In Neu-Isenburg, Jost is also producing the SKS sensor coupling system, where three sensors constantly monitor the status of the fifth wheel and the locking position during the coupling process. “The production of these products is a highly specialized process,” says Brorsen. “We need to reduce the amount of contamination and ensure all electronic components are treated correctly.”

Nearby, the fifth wheel assembly is working nonstop according to the latest lean production standards, and if the smell and sound of the modern electro coating machinery were not in the air, it could be mistaken for an automotive production line. In fact, the high-performance e-coating system (KTL) can guarantee optimal corrosion protection just like in car manufacturing; hence it is no surprise high-grade OEM labels are omnipresent in the production hall.

According to Lars Brorsen, the neat seat-up is not just an expression of German precision, but of Jost’s commitment to the product itself. “I truly believe that it all comes down to the lifecycle cost of a product, even though our clientele’s requirements differ widely. We know very well that lasting quality, low weight, minimum downtime – including scheduled maintenance – and residual value are common indicators of a good product, so that’s what we’re trying to achieve.”

However, the rapid increase of raw material prices and recent fluctuations in demand have put a certain strain on manufacturing companies like Jost and created a demand for a global long-term sourcing strategy.

“We are happy that we expanded our capacity in the markets that we have grown into very early on, while also developing solid supplier relationships in these markets. This ‘balancing effect’ has helped us in being able to react extremely quickly and flexibly to changes in demands in individual markets.

To also cope with this situation financially, we are in a process of restructuring our long-term supply agreements to reflect the new reality.”
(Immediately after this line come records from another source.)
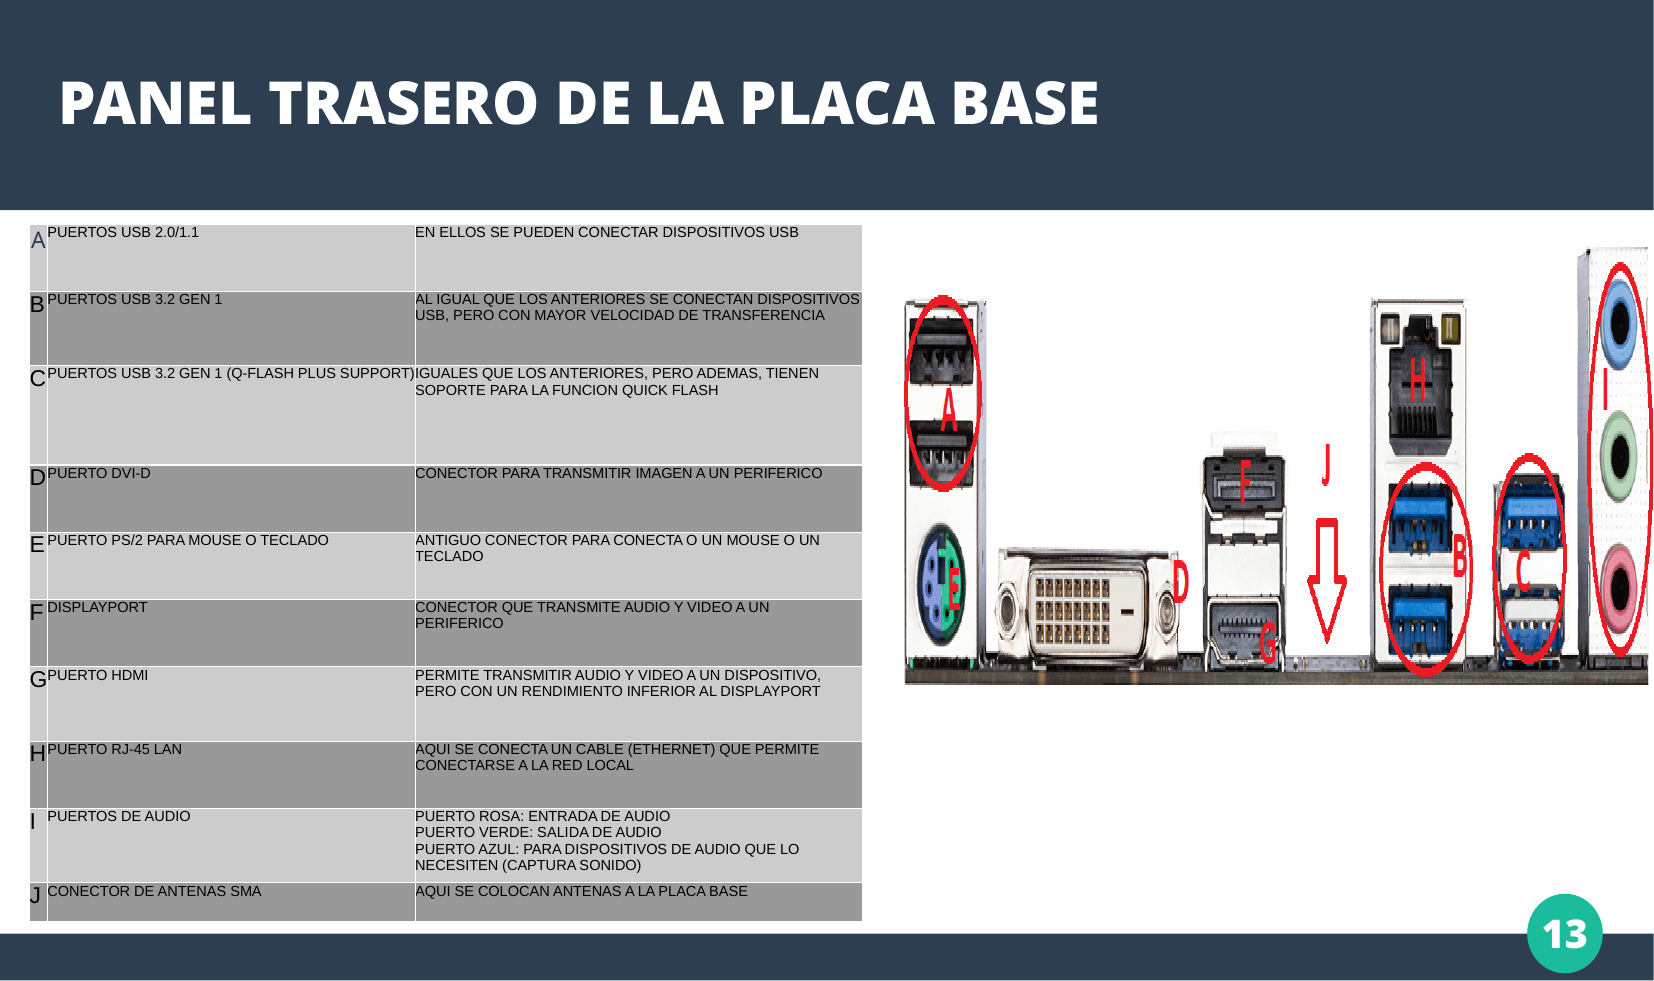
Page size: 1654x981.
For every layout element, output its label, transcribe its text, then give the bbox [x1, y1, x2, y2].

table_cell I [30, 809, 47, 882]
table_cell AL IGUAL QUE LOS ANTERIORES SE CONECTAN DISPOSITIVOS USB, PERO CON MAYOR VELOCIDAD DE TRANSFERENCIA [416, 292, 862, 365]
picture [903, 244, 1654, 685]
table_header EN ELLOS SE PUEDEN CONECTAR DISPOSITIVOS USB [416, 225, 862, 291]
table_cell D [30, 466, 47, 532]
table_cell CONECTOR QUE TRANSMITE AUDIO Y VIDEO A UN PERIFERICO [416, 600, 862, 666]
table_cell PUERTO RJ-45 LAN [48, 742, 415, 808]
table_cell E [30, 533, 47, 599]
table_cell G [30, 667, 47, 741]
table_cell PUERTOS USB 3.2 GEN 1 [48, 292, 415, 365]
title PANEL TRASERO DE LA PLACA BASE [59, 38, 1595, 164]
table_cell IGUALES QUE LOS ANTERIORES, PERO ADEMAS, TIENEN SOPORTE PARA LA FUNCION QUICK FLASH [416, 366, 862, 464]
table_cell ANTIGUO CONECTOR PARA CONECTA O UN MOUSE O UN TECLADO [416, 533, 862, 599]
table_header PUERTOS USB 2.0/1.1 [48, 225, 415, 291]
table_cell PUERTOS USB 3.2 GEN 1 (Q-FLASH PLUS SUPPORT) [48, 366, 415, 464]
table_cell PUERTO PS/2 PARA MOUSE O TECLADO [48, 533, 415, 599]
table_cell AQUI SE CONECTA UN CABLE (ETHERNET) QUE PERMITE CONECTARSE A LA RED LOCAL [416, 742, 862, 808]
table_cell J [30, 883, 47, 921]
table_cell H [30, 742, 47, 808]
table_cell PERMITE TRANSMITIR AUDIO Y VIDEO A UN DISPOSITIVO, PERO CON UN RENDIMIENTO INFERIOR AL DISPLAYPORT [416, 667, 862, 741]
table_cell PUERTO HDMI [48, 667, 415, 741]
table_cell DISPLAYPORT [48, 600, 415, 666]
table_cell PUERTO DVI-D [48, 466, 415, 532]
table_cell C [30, 366, 47, 464]
table_header A [30, 225, 47, 291]
table_cell CONECTOR DE ANTENAS SMA [48, 883, 415, 921]
table_cell F [30, 600, 47, 666]
table_cell PUERTOS DE AUDIO [48, 809, 415, 882]
table_cell PUERTO ROSA: ENTRADA DE AUDIO PUERTO VERDE: SALIDA DE AUDIO PUERTO AZUL: PARA DISPOSITIVOS DE AUDIO QUE LO NECESITEN (CAPTURA SONIDO) [416, 809, 862, 882]
table_cell CONECTOR PARA TRANSMITIR IMAGEN A UN PERIFERICO [416, 466, 862, 532]
table_cell B [30, 292, 47, 365]
table_cell AQUI SE COLOCAN ANTENAS A LA PLACA BASE [416, 883, 862, 921]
Despite utilising economies of scale on a global level, production and product development at Jost are very market specific. “Local specifications are very important for the acceptance of our products. We pursue a worldwide strategy defining how products are developed and adapted to specific requirements in a modular way to meet specific demands in a fast and cost-efficient manner. We service a conservative market and believe that regional differences may only disappear slowly.”

According to Brorsen, this guarantees close customer contact, short distances and, most importantly, a suitable range of products at market-appropriate prices, as he has it. In Neu-Isenburg, Jost is focusing on the production of fifth wheel couplings, sensor systems and lubrication solutions for the European market.

To ensure just-in-time delivery Europe-wide, Jost’s integrated GLC (Global Logistics Center) is in charge of all deliveries worldwide.

Under the code name Jost 2020, the Jost management has now given out a global strategy to double the company’s worldwide sales by 2020. In Europe, where the company has already achieved a solid 80 per cent share* in the fifth wheel market, the strategy will focus on establishing Jost as a one-stop-shop for the fleet and OEM sector, backed by renowned subsidiaries, Tridec and Rockinger.

“It is an ambitious target, but we are 95 per cent on track,” says Brorsen, who recently invited the company’s global management to Neu-Isenburg to develop a product road map and define a midterm goal for 2015 that will take into account current developments such as the protracting Eurozone debt crisis.

“In general, I think we are well prepared to deal with every scenario. We were able to meet high demand in 2007/2008, and we managed to cope with the slump in 2009. Ever since, we have expanded our capacity both in China and in India and also increased the output of our German factory here in Neu-Isenburg. Thanks to our integrated design and manufacturing philosophy, we will always be able to deliver.”